The amphitheater isn’t packed yet, but it’s filling up quickly. I adjust my in ears and I wave an arm as Ty lets loose a riff on his guitar. Lex pounds the drums hard enough that I have to shout into the mic. We’ve found a rhythm for the most part, touring together for the past couple of months. But Lexington Wilks doesn’t have half the skill that Gavin Garrison does and yet he wants twice the attention.

“I’m Dallas Walker and we’re gonna play some music for y’all tonight. We hope you like it.”

I’m Dallas Lark and I have no idea who the fuck I’m trying to kid.

My family surname mocks me from my inner right forearm when I let the first few chords of “Better to Burn” rip.

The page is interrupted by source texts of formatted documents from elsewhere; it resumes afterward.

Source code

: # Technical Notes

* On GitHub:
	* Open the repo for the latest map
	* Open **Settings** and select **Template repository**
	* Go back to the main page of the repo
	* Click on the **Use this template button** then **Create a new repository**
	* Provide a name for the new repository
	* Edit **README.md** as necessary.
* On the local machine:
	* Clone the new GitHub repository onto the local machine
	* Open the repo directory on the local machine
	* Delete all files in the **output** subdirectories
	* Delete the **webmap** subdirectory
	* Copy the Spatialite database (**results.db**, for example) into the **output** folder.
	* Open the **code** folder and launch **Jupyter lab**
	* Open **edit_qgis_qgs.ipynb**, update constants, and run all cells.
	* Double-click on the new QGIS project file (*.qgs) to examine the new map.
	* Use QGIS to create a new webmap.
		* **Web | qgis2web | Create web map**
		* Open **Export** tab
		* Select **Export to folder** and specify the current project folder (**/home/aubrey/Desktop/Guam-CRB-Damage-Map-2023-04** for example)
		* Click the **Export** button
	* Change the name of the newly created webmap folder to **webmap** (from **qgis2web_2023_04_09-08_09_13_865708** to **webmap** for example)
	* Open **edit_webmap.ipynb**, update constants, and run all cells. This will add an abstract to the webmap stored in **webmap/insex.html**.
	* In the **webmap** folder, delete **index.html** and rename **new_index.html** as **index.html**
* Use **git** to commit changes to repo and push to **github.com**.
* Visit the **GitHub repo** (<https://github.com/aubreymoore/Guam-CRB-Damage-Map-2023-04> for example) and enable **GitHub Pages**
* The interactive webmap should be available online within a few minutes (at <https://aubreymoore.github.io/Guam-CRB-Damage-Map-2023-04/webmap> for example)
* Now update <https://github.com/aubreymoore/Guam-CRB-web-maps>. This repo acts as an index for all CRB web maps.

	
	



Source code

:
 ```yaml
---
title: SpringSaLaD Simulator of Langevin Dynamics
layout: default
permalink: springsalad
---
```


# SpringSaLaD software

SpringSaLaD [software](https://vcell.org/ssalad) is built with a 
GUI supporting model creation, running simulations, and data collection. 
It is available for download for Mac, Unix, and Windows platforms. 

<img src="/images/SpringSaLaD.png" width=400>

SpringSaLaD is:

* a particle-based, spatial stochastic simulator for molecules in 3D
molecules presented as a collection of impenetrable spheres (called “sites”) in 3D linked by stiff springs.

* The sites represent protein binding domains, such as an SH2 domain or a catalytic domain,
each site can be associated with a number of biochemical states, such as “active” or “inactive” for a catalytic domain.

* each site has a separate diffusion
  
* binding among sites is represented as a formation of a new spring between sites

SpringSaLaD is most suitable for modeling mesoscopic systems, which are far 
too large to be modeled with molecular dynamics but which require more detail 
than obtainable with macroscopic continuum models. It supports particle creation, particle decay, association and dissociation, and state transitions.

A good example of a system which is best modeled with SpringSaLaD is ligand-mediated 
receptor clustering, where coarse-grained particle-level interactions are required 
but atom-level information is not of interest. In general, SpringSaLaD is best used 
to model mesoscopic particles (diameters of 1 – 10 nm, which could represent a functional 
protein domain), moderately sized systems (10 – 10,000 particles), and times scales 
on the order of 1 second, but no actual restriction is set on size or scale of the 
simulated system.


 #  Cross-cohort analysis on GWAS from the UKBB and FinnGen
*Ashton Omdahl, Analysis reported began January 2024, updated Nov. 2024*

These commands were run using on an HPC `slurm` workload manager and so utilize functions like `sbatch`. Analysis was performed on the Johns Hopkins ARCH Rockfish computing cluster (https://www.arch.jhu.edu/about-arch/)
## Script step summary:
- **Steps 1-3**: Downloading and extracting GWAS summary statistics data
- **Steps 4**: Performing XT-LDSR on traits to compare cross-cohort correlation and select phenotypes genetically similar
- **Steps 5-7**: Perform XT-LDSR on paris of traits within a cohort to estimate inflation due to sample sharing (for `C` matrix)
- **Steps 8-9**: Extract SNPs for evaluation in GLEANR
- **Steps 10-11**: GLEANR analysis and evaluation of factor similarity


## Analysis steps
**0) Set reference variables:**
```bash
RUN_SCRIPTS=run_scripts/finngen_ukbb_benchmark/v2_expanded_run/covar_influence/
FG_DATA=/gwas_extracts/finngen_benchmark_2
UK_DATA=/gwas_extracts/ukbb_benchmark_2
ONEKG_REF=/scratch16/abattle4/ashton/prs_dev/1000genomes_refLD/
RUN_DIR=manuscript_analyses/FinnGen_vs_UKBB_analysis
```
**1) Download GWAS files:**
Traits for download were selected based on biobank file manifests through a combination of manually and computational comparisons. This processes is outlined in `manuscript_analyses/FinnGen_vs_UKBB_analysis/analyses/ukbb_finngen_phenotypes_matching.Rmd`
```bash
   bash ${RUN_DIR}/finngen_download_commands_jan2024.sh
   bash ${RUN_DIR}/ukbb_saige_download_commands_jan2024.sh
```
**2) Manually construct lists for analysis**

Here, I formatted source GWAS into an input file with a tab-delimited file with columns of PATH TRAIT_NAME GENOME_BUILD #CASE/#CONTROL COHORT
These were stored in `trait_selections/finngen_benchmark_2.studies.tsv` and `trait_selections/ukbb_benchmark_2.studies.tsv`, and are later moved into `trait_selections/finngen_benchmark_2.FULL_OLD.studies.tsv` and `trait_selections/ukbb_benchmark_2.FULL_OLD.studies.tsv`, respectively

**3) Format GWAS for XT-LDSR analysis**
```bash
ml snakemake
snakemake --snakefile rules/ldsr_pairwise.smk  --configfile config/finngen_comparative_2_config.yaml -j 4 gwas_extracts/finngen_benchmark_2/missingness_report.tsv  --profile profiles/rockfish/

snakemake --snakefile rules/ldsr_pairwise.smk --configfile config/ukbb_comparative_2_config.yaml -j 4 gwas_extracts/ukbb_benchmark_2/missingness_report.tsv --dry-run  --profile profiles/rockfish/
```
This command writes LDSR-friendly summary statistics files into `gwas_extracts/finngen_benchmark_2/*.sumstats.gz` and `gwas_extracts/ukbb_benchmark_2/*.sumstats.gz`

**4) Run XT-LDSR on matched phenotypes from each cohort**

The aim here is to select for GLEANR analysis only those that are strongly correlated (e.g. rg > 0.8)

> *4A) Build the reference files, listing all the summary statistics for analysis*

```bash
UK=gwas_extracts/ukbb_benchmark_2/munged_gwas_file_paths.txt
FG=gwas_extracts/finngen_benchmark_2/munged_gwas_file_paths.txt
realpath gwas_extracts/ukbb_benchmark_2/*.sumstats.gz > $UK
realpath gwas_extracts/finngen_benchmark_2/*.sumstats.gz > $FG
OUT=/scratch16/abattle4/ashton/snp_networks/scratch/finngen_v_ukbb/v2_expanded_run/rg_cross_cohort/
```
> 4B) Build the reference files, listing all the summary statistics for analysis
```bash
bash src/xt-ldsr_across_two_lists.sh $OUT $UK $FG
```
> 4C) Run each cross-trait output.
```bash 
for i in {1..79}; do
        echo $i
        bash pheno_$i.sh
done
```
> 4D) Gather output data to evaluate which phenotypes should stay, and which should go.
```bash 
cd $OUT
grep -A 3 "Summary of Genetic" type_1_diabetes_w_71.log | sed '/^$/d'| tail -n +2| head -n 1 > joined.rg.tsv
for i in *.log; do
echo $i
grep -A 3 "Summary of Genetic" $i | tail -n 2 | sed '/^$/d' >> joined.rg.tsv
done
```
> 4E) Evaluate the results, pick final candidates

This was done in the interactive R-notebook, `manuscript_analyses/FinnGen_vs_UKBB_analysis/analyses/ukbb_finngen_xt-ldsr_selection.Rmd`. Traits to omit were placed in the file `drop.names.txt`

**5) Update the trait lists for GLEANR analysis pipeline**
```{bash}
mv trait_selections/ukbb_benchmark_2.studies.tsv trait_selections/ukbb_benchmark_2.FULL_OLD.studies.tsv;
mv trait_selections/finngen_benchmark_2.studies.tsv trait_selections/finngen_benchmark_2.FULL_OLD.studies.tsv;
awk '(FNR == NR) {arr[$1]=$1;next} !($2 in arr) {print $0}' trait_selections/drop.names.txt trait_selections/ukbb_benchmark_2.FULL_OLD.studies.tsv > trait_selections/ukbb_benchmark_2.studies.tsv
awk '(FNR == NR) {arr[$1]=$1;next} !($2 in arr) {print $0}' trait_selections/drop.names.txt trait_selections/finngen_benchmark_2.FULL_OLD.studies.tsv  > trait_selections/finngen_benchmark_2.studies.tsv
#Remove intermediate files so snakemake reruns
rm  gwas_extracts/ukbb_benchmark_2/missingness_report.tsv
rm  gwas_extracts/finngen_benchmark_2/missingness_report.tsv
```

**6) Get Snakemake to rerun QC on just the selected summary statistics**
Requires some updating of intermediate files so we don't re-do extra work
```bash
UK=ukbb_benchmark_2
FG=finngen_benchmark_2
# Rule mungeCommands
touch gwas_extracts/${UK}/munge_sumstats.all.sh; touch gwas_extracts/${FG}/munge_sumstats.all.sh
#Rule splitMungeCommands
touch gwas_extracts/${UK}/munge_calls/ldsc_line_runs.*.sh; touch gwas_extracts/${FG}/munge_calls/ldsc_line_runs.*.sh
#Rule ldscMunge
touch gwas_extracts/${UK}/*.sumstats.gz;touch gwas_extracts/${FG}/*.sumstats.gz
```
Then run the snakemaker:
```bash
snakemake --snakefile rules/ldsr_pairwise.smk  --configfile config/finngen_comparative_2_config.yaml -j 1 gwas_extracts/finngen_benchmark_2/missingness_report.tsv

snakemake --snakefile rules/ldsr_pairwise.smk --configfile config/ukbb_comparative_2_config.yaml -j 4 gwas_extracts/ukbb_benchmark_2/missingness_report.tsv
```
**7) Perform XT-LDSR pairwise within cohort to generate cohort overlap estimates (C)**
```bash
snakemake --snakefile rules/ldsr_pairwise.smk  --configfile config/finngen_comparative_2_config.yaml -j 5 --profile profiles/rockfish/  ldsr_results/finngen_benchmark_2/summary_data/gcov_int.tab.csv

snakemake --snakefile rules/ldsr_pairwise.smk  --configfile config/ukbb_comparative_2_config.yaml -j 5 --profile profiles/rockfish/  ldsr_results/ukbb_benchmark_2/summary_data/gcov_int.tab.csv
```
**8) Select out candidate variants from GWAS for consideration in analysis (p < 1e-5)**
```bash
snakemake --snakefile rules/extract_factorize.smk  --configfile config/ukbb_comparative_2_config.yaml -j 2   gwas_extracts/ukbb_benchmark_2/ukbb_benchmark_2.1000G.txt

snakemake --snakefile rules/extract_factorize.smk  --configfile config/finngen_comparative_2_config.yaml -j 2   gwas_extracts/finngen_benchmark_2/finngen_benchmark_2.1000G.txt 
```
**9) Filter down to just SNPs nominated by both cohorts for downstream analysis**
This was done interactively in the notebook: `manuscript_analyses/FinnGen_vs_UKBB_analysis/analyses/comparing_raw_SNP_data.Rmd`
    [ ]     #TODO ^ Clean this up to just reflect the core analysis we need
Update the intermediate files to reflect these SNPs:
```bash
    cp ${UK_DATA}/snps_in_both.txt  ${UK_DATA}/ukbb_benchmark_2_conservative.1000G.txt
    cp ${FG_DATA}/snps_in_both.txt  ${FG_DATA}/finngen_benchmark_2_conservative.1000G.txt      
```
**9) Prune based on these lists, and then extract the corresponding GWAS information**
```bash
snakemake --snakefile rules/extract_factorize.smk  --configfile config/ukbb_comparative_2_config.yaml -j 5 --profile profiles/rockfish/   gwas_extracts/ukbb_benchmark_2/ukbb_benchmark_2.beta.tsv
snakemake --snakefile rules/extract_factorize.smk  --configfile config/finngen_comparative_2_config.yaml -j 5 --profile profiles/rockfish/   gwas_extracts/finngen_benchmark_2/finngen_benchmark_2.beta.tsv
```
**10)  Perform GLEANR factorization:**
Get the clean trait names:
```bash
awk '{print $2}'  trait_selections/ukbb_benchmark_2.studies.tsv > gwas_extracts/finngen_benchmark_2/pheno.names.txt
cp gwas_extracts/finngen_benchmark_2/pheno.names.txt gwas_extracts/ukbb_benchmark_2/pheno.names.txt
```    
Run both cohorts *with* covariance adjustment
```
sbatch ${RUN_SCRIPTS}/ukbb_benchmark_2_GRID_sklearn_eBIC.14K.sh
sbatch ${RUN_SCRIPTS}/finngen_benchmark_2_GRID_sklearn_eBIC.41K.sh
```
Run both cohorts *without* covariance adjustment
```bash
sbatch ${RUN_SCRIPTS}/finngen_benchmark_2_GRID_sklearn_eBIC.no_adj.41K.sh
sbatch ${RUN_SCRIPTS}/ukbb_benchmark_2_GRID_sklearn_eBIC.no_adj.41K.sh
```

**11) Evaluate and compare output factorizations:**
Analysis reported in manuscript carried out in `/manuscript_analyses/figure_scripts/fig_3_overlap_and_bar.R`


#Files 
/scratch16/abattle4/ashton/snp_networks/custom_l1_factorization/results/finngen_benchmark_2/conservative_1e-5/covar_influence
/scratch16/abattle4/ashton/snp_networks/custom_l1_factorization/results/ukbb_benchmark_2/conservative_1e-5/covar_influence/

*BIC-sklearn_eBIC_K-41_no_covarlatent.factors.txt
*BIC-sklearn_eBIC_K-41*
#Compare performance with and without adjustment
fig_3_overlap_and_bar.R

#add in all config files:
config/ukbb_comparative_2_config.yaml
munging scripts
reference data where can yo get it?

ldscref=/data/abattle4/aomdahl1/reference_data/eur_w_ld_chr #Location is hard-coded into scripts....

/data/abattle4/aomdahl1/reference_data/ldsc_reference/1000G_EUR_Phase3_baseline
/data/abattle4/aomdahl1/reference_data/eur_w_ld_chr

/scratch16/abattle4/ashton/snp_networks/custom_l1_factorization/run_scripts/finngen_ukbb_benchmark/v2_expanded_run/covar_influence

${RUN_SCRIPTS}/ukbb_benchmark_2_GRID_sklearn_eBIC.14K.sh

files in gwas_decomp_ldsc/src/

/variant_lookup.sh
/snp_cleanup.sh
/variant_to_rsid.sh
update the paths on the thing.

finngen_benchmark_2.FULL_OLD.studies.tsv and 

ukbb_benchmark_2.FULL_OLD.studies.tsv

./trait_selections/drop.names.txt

Fake, it says. Traitor. Liar.

The label thought the name Dallas Walker had a nicer ring to it so after the unsigned artists tour, they dropped my last name as if were an unwanted appendage that could be hacked off.

I belt out a song my sister wrote and try to engage the audience. I don’t think about how much I wish I could glance over and see her playing her fiddle next to me. And I don’t nod to the drummer who I know always has my back. My sister and that drummer aren’t here.

Trying my best not to pay attention to the fact that I haven’t written a complete song in nearly three years, I make eye contact with a few women in the front row. One gives me a huge smile and holds up her phone so I wink.

With every song, the seats continue to fill and all I can think is Holy shit. This is my life.

It’s surreal, the way the lights glow against the jagged outcrops. The crowd is rising up in front of me and it’s as if the amphitheater itself just appeared in the middle of the rocks.

It feels . . . bigger than me.

Singing my sister’s lyrics in this setting brings my past into my present. I can almost feel her here onstage with me, just as I can sometimes feel my parents and my grandparents even though they’re gone. They live on in me—this gift they gave me allowing me to live my dream keeps them alive as long as I’m playing.

No matter how confident I seem on the outside, on the inside there was always this fear—this voice of self-doubt that said I’d never make it and that I should’ve just settled down in Amarillo and gotten a regular job like the rest of the world. But when I hear a few girls in the front singing along with some of my songs, and the stubborn spirit of the men who raised me fills my soul, the music takes over. The energy from the audience and the amphitheater is alive, fueling the show I put on. By the time I finish my set to a stadium full of applause, I can’t hear that voice of self-doubt anymore.